Beschreibung
Es ist schon ein klassischer Reflex: Erst wenn etwas nicht mehr da ist, wird der Verlust deutlich. So fragt sich auch für die Nachdenklichkeit, was fehlt, wenn sie schwindet. Gerade in politisch-gesellschaftlicher Hinsicht wird dieses Problem greifbar. Auffällig ist, wie sehr die lebensweltliche und intellektuelle Relevanz der Nachdenklichkeit in einem fast traditionellen Missverhältnis zum Nachdenken über die Nachdenklichkeit steht. Darauf reagiert dieser Band, indem folgenden Fragen nachgegangen wird: Zunächst ist der Status des Nachdenklichseins zu klären. Handelt es sich um eine Einstellung, Haltung, einen Wert oder eine Tugend? Hinzu kommen mögliche Abgrenzungen zu weiteren Fähigkeiten wie Aufmerksamkeit, Empathie oder Sensibilität, gebunden an die Frage nach den Gründen und Quellen der Nachdenklichkeit im Kontrast zu ihrem Mangel oder Verlust. Dies führt zur Fragen, inwiefern lediglich das (Nach-)Denken angesprochen ist und nicht zugleich das Fühlen und Empfinden. Entsprechend sind auch Formen der Verkörperungen von Nachdenklichkeit zu bedenken. So sehr nachdenklich zu sein, wünschenswert ist, bleibt dieser Wunsch an Kontexte gebunden. Auch die Grenzen, ja das gleichsam Unangemessene der Nachdenklichkeit muss schliesslich ebenso zum Thema werden: Kann nachdenklich sein, wer vollkommen gelöst und ganz in einer Situation aufgeht?

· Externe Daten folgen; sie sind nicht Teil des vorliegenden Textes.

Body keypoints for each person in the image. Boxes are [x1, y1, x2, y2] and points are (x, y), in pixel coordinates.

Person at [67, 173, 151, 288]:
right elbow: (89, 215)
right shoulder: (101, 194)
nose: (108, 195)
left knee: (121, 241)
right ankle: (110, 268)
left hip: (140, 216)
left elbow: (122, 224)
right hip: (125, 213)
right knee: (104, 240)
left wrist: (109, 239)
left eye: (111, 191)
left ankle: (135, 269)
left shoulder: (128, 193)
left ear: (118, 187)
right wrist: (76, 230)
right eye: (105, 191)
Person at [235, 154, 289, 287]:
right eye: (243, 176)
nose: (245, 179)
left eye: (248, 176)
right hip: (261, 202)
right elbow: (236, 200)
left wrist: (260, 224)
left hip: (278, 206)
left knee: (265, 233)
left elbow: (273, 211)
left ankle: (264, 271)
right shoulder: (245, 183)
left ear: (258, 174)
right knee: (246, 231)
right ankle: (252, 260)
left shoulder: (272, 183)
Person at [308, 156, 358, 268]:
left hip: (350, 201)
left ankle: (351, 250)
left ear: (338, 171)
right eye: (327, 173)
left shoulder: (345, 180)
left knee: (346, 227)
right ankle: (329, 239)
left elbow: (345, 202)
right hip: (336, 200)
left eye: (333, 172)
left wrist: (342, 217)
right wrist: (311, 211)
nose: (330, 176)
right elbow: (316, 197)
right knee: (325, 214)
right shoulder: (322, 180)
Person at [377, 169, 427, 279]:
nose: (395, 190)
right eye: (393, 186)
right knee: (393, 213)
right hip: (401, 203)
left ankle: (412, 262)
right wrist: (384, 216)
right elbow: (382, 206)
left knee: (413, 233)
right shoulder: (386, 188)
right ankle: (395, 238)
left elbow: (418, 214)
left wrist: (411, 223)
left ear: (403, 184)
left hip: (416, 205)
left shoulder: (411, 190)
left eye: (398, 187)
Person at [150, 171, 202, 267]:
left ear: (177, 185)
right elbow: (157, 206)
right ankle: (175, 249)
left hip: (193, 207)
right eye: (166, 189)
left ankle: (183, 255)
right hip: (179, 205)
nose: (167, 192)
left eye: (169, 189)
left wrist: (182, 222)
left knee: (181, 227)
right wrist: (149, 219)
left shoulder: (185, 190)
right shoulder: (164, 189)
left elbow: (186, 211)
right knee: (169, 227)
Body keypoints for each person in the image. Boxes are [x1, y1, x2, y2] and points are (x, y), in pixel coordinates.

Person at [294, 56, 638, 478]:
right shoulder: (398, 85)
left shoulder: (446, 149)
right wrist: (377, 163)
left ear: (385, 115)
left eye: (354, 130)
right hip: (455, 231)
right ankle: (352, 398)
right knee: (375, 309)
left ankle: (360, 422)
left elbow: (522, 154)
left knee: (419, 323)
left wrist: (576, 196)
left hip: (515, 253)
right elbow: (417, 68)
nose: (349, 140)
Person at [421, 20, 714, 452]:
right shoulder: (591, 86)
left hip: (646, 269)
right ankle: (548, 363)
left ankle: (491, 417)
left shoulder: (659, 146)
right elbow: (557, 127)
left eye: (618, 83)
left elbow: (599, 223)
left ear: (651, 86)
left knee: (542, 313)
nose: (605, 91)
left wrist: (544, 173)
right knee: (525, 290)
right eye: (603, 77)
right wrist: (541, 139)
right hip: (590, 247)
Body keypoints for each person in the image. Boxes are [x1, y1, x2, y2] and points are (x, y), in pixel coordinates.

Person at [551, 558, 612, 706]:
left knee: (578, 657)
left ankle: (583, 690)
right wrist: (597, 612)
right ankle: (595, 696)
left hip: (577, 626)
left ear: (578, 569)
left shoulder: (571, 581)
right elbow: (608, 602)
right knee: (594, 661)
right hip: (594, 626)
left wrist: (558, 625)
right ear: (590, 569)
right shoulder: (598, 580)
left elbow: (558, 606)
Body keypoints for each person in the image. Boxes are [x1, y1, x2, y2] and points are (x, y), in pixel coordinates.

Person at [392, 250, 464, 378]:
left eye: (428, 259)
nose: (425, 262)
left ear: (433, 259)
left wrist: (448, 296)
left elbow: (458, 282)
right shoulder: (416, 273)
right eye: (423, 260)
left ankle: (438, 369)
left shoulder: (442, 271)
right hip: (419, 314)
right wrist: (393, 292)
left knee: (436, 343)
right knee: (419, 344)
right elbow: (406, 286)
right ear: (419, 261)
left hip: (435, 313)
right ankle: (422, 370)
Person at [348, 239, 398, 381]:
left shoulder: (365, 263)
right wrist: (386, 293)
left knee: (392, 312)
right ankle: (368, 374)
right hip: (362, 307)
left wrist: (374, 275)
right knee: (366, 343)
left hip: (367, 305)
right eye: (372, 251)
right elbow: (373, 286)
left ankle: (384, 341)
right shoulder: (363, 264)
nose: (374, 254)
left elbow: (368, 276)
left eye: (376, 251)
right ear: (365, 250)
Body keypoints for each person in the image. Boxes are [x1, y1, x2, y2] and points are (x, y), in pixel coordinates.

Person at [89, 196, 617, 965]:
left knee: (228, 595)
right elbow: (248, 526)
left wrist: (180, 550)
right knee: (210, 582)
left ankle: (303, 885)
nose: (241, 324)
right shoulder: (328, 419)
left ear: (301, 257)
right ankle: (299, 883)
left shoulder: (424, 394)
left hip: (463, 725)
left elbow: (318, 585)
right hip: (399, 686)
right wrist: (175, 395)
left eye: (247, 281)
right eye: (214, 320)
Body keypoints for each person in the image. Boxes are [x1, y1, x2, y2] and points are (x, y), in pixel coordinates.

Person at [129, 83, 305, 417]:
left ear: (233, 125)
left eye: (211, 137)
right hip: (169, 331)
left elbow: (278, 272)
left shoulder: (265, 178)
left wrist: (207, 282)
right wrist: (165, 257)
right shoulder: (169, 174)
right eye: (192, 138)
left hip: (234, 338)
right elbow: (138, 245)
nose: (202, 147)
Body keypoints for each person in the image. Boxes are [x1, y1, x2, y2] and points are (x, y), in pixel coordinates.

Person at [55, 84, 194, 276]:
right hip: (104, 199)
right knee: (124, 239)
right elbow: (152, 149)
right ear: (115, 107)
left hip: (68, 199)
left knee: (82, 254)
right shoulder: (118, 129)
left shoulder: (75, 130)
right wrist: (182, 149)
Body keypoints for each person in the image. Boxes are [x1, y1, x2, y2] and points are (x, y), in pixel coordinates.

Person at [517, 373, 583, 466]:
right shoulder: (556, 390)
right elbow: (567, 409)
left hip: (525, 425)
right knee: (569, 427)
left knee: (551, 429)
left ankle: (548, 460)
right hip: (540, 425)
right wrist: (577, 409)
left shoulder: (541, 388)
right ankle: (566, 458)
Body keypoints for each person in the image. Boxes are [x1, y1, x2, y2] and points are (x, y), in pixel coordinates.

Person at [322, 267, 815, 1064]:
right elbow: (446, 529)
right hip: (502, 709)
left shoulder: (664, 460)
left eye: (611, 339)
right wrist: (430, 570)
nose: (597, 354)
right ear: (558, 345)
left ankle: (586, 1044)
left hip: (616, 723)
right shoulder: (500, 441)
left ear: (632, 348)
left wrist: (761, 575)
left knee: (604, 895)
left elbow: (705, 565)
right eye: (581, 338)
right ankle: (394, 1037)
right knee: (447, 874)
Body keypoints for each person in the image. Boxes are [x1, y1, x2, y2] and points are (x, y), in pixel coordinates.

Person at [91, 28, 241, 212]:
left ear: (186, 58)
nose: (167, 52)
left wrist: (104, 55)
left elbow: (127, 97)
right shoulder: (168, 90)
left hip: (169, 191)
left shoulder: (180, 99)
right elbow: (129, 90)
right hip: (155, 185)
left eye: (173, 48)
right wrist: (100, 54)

Muss nicht das Zögern des Nachdenklichen endlich der Entschiedenheit des Handelns weichen?
Autorenportrait
Hartmut von Sass ist Professor für Systematische Theologie und Religionsphilosophie sowie Inhaber einer Heisenberg-Stelle an der Humboldt-Universität zu Berlin. Zu seinen Publikationen zählen Sprachspiele des Glaubens und Gott als Ereignis des Seins, beide bei Mohr Siebeck, Tübingen 2010 und 2013, erschienen; sowie Comparatively. On the Theory, Practice and Ethics of Comparisons, London, Bloomsbury 2020.